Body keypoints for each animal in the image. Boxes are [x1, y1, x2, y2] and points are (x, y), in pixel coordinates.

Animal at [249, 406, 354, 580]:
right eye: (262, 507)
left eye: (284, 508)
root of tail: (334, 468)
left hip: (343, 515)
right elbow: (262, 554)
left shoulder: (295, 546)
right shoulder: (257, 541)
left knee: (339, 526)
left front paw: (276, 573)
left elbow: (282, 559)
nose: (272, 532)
^^^^
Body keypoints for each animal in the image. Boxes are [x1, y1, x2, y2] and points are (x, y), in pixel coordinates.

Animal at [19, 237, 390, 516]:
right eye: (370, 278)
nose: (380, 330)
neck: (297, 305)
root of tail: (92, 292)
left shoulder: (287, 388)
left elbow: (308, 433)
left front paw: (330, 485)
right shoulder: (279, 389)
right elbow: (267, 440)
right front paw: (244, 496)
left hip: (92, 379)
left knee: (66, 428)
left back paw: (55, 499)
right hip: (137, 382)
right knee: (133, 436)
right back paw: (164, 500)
^^^^
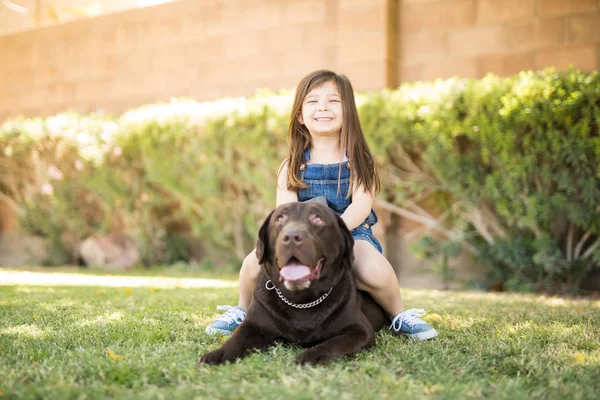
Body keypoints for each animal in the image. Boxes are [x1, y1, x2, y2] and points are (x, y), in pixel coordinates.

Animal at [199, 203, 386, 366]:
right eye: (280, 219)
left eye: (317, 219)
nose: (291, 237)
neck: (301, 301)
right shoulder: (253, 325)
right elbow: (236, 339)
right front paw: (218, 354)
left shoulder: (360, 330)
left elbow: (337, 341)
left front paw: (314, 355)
^^^^
Above are some records; copy exactly the lines from the one with "right shoulder: (253, 325)" through the one with "left front paw: (314, 355)", both included, and no others.

Result of the task
right shoulder: (253, 325)
right elbow: (236, 339)
right front paw: (218, 354)
left shoulder: (360, 330)
left elbow: (337, 341)
left front paw: (314, 355)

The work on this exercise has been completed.